Prompt 1
Answer these questions about the scalarstop.train_store documentation below:
(a) Which two databases can the TrainStore save metadata and metrics to?
(b) Which TrainStore attributes expose the SQLAlchemy engine, connection, and tables?
(c) What is the default value of the echo parameter in the TrainStore class signature?
Prompt 2
Carry the scalarstop.train_store documentation below forward from its final sentence.

Extract to read

`scalarstop.train_store`¶

Persists DataBlob, ModelTemplate, and Model metadata to a database.

What database should I use?¶

Currently the TrainStore supports saving metadata and metrics to either a SQLite or a PostgreSQL database. If you are doing all of your work on a single machine, a SQLite database is easier to set up. But if you are training machine learning models on multiple machines, you should use a PostgreSQL database instead of SQLite. The SQLite database is not optimal for handling multiple concurrent writes.

How can I extend the `TrainStore`?¶

The TrainStore does not implement absolutely every type of query that you might want to perform on your training metrics. However, we directly expose our SQLAlchemy engine, connection, and tables in the TrainStore attributes TrainStore.engine, TrainStore.connection, and TrainStore.table.

Module Contents¶

Classes¶

TrainStore

Loads and saves names, hyperparameters, and training metrics from DataBlob, ModelTemplate, and Model objects.

class TrainStore(connection_string: str, *, table_name_prefix: Optional[str] = None, echo: bool = False)¶

Loads and saves names, hyperparameters, and training metrics from DataBlob, ModelTemplate, and Model objects.

Create a TrainStore instance connected to an external database.

Data items
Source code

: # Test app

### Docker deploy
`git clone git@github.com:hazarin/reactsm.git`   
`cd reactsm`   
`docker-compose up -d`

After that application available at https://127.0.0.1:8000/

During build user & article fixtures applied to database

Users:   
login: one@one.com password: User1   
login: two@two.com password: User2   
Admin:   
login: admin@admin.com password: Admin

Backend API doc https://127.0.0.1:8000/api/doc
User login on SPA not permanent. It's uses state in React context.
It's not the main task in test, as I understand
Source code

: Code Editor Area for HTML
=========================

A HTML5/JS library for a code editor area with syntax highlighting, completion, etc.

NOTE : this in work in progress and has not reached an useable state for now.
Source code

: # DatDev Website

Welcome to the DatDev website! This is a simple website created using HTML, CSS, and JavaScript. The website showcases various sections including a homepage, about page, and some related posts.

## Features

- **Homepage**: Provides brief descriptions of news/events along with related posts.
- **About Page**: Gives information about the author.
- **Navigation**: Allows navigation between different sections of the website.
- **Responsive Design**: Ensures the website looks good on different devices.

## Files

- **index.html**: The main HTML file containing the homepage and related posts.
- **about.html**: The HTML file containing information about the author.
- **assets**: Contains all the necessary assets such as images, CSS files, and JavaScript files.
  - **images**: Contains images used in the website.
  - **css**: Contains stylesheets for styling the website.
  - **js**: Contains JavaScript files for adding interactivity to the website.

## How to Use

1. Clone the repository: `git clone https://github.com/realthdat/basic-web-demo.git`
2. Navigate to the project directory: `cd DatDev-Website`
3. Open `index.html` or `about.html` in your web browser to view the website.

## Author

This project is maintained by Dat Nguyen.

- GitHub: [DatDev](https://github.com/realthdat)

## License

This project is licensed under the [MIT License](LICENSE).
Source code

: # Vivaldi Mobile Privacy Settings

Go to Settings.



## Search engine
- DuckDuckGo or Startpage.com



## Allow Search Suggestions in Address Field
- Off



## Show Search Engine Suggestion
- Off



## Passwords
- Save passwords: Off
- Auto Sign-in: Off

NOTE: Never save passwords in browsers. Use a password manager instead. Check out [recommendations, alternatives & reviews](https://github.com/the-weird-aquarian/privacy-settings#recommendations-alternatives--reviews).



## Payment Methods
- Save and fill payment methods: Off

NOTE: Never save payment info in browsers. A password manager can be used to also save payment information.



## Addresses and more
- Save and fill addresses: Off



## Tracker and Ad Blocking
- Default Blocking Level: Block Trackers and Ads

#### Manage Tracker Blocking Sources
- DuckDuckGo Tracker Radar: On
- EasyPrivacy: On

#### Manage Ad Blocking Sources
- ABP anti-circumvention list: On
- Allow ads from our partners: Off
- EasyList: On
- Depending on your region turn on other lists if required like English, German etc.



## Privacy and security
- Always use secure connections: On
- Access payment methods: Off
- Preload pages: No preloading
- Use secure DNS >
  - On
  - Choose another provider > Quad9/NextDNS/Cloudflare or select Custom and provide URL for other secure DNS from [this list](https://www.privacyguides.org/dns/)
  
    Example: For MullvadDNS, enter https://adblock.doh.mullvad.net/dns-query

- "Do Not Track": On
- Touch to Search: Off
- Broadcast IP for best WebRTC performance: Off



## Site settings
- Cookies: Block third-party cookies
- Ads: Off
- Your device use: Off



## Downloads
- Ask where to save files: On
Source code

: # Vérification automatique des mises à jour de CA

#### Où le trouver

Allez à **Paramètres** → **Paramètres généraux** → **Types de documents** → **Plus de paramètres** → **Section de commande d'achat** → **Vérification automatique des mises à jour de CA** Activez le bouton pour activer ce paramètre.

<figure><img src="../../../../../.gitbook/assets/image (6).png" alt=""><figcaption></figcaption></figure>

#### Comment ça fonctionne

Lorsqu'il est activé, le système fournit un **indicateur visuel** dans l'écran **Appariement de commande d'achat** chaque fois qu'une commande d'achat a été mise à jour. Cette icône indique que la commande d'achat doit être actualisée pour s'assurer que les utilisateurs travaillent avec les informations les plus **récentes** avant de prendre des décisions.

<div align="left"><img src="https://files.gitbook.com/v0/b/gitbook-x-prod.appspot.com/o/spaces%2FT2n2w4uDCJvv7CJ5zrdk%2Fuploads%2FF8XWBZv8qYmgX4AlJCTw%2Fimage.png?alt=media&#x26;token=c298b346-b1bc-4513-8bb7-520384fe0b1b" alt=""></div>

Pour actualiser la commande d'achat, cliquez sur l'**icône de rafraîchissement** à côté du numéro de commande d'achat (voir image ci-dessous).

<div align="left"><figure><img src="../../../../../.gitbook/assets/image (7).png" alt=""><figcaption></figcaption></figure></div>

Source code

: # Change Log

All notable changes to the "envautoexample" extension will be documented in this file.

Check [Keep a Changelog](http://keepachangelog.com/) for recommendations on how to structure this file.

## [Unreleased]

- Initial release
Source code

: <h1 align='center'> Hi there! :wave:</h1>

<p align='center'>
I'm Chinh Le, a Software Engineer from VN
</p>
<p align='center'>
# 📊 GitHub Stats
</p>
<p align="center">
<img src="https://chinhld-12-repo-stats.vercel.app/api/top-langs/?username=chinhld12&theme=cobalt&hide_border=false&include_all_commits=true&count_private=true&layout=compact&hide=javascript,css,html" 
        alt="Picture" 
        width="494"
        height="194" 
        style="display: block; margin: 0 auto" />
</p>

Exercise output 1
(a) SQLite or PostgreSQL.
(b) TrainStore.engine, TrainStore.connection, and TrainStore.table.
(c) False.

Exercise output 2
Use this constructor if you want to connect to a PostgreSQL database. If you want to use a SQLite file as the database, you should instead use the TrainStore.from_filesystem() classmethod.

Parameters

connection_string – A SQLAlchemy database connection string for connecting to a database. A typical PostgreSQL connection string looks like "postgresql://username:password@hostname:port/database", with the port defaulting to 5432.
table_name_prefix – A string prefix to add to all of the table names we generate. This allows multiple installations of ScalarStop to share the same database.
echo – Set to True to print out the SQL statements that the TrainStore executes.

classmethod from_filesystem(cls, *, filename: str, table_name_prefix: Optional[str] = None, echo: bool = False) → TrainStore¶

Use a SQLite3 database file on the local filesystem as the train store.

Parameters

filename – The filename of the SQLite3 file.
table_name_prefix – A string prefix to add to all of the table names we generate. This allows multiple installations of ScalarStop to share the same database.
echo – Set to True to print out the SQL statements that the TrainStore executes.

property table(self) → _TrainStoreTables¶

References to the sqlalchemy.schema.Table objects representing our database tables.

Currently, there are four tables that are attributes to this property:

datablob
model_template
model
model_epoch

property engine(self) → sqlalchemy.engine.Engine¶

The currently active sqlalchemy.engine.Engine.

This is useful if you want to write custom SQLAlchemy code on top of TrainStore.

property connection(self) → sqlalchemy.engine.Connection¶

The currently active sqlalchemy.engine.Connection.

This is useful if you want to write custom SQLAlchemy code on top of TrainStore.

insert_datablob(self, datablob: scalarstop.datablob.DataBlobBase, *, ignore_existing: bool = False) → None¶

Logs the DataBlob name, group name, and hyperparams to the TrainStore.

This also supports inserting other subclasses of DataBlobBase, such as DistributedDataBlob.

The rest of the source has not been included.